*PASSAGE SHOWN*.
Dennis Fetterly, Maya Haridasan, Michael Isard, and Swaminathan Sundararaman
15 June 2011
This paper describes TidyFS, a simple and small distributed file system that provides the abstractions necessary for data parallel computations on clusters. In recent years there has been an explosion of interest in computing using clusters of commodity, shared nothing computers. Frequently the primary I/O workload for such clusters is generated by a distributed execution engine such as MapReduce, Hadoop or Dryad, and is high-throughput, sequential, and read-mostly. Other large-scale distributed file systems have emerged to meet these workloads, notably the Google File System (GFS) and the Hadoop Distributed File System (HDFS). TidyFS differs from these earlier systems mostly by being simpler. The system avoids complex replication protocols and read/write code paths by exploiting properties of the workload such as the absence of concurrent writes to a file by multiple clients, and the existence of end-to-end fault tolerance in the execution engine. We describe the design of TidyFS and report some of our experiences operating the system over the past year for a community of a few dozen users. We note some advantages that stem from the system's simplicity and also enumerate lessons learned from our design choices that point out areas for future development.
In Proceedings of the USENIX Annual Technical Conference (USENIX'11)

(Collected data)
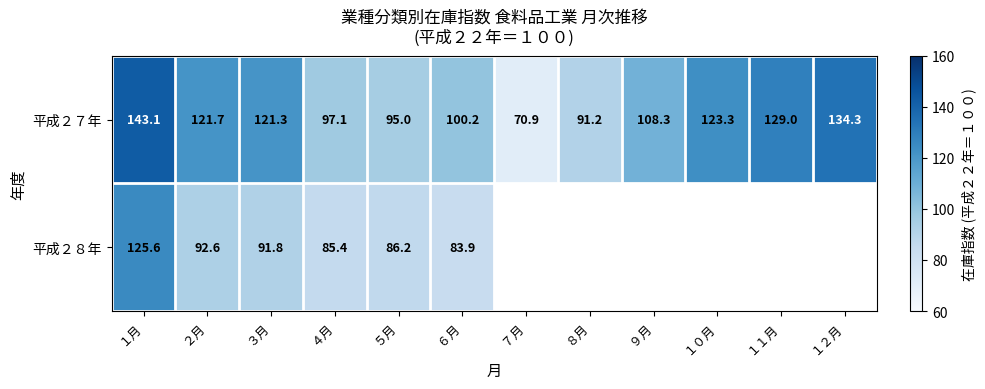

Where does the 平成２７年 series first go above 121?

１月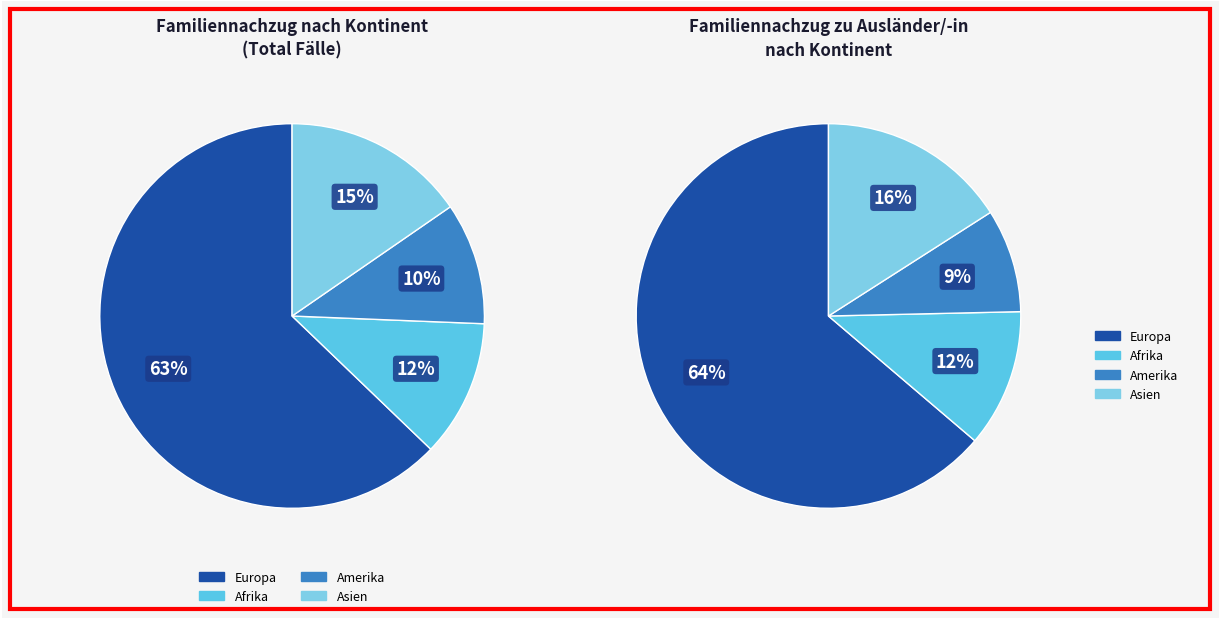

To the nearest percent, what percentage of the pie is Europa?

63%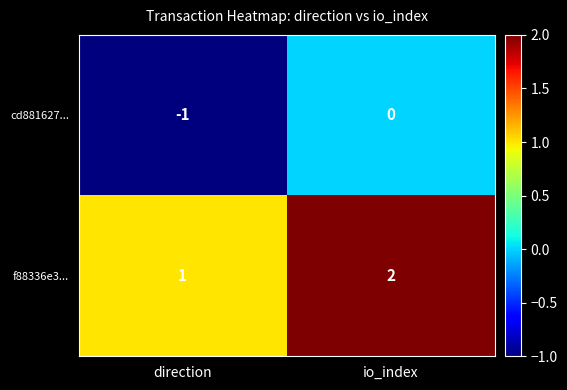

Rank the series at direction from highest to lowest value.

f88336e3..., cd881627...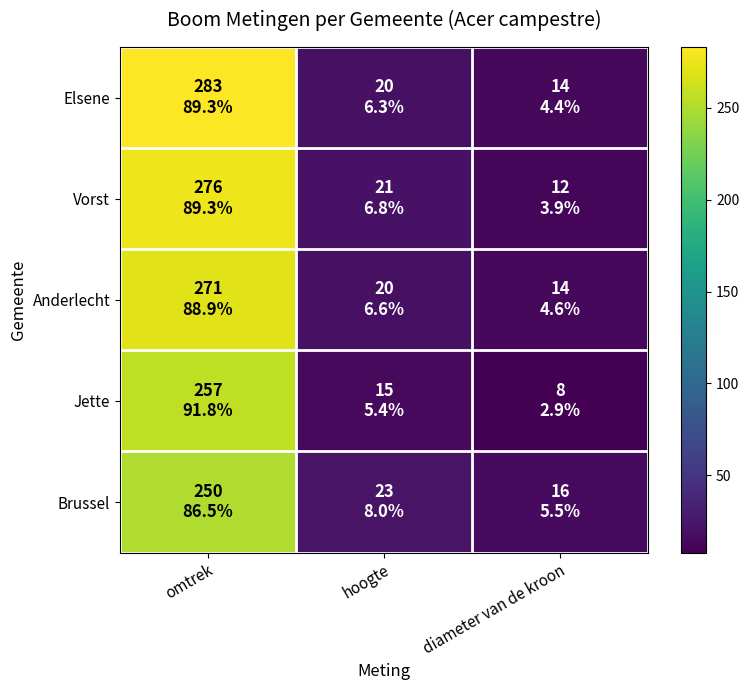

How many categories are shown in the chart?

3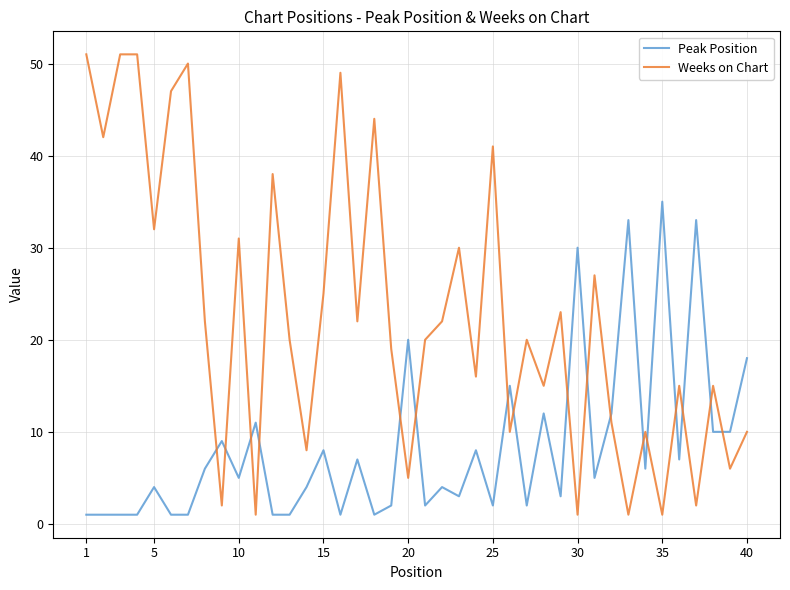

Which series has the largest range (max minus min)?

Weeks on Chart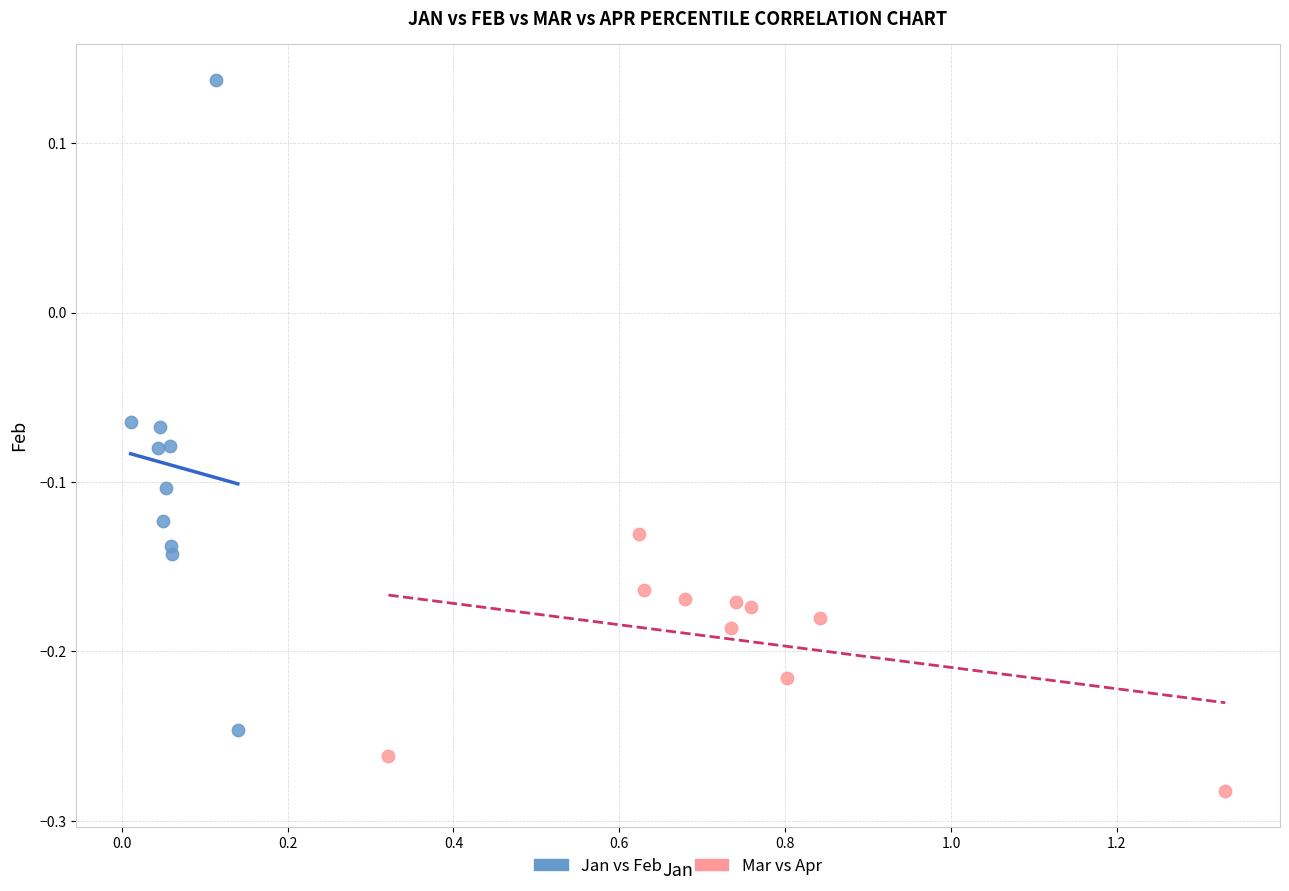

What are all the series names shown in the legend?

Jan vs Feb, Mar vs Apr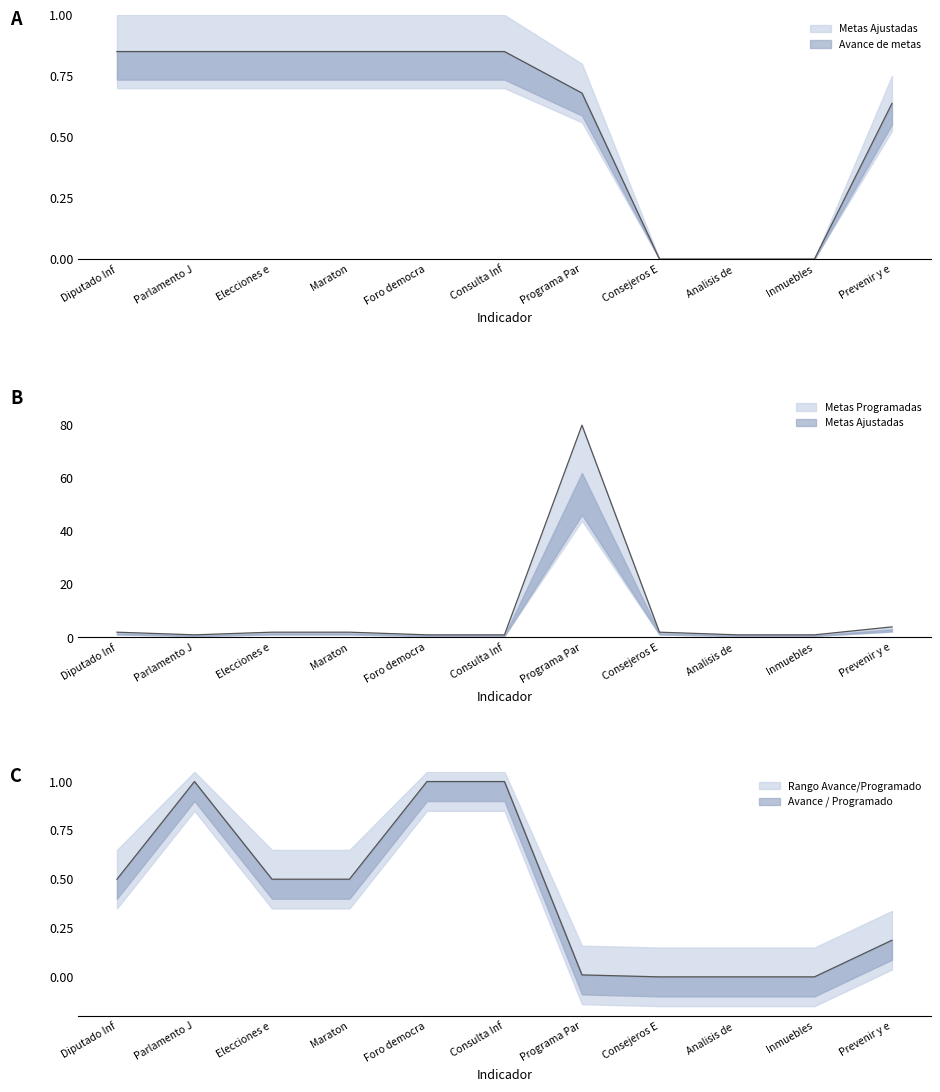

Which series has the largest total across all categories?

metas_programadas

*WORK INSTRUCTIONS*. In the TidyFS abstract, over what period do the authors report their experiences operating the system?

*PROBLEM SOLUTION*. Over the past year.